Top of Excerpted text

This article walks through implementing the Raft consensus algorithm from scratch. We'll build a working implementation with leader election, log replication, and safety guarantees. This is based on the Raft paper by Ongaro and Ousterhout and my experience implementing it as part of CMU's distributed systems coursework.

The Basic Structure

Every Raft node maintains several pieces of persistent state:

class RaftNode:
    def __init__(self, node_id, peers):
        # Persistent state
        self.current_term = 0
        self.voted_for = None
        self.log = []  # list of (term, command)

        # Volatile state
        self.commit_index = 0
        self.last_applied = 0
        self.state = "follower"  # follower | candidate | leader

        # Leader-only volatile state
        self.next_index = {}   # peer -> next log index to send
        self.match_index = {}  # peer -> highest replicated index

        self.node_id = node_id
        self.peers = peers
        self.election_timer = self.reset_election_timer()

Implementing Leader Election

The election mechanism is driven by a randomized timer. When the timer fires, the node transitions from follower to candidate:

def start_election(self):
    self.state = "candidate"

Bottom of Excerpted text
Top of Data shown

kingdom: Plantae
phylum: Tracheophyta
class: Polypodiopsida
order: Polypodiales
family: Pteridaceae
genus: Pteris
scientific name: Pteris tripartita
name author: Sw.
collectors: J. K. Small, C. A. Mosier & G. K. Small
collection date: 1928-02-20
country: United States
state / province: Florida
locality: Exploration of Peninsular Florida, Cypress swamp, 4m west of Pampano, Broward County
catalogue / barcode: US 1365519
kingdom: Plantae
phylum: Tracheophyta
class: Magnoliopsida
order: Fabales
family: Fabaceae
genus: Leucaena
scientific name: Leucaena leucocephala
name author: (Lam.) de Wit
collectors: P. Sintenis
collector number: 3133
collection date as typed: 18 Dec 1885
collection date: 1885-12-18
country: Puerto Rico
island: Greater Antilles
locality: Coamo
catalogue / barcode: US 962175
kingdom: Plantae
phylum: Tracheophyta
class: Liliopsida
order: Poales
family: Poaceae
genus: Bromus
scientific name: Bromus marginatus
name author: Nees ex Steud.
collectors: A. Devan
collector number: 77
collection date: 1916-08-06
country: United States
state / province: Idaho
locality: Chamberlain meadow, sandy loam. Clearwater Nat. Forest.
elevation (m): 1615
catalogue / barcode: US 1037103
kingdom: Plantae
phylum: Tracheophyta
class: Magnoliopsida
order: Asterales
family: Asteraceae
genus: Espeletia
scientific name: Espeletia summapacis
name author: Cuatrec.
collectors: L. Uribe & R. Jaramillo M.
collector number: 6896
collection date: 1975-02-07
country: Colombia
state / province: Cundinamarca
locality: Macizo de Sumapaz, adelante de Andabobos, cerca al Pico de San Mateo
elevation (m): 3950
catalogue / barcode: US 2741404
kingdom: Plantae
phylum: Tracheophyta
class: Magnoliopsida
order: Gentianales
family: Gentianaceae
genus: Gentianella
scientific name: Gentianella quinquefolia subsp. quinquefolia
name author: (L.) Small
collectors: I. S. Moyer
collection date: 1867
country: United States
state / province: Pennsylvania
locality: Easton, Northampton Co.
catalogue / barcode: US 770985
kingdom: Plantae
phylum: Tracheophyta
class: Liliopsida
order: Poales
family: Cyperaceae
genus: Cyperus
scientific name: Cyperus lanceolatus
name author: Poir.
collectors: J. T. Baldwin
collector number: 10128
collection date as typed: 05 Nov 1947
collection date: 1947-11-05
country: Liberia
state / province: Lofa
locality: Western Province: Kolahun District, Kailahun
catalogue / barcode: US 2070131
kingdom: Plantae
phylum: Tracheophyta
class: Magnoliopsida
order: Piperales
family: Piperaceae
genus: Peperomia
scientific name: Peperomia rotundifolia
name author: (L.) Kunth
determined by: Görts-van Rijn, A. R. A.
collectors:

Bottom of Data shown

In the Raft implementation article, what drives the election mechanism? None of the entries is needed here.

#### Response to the exercise
A randomized timer drives it.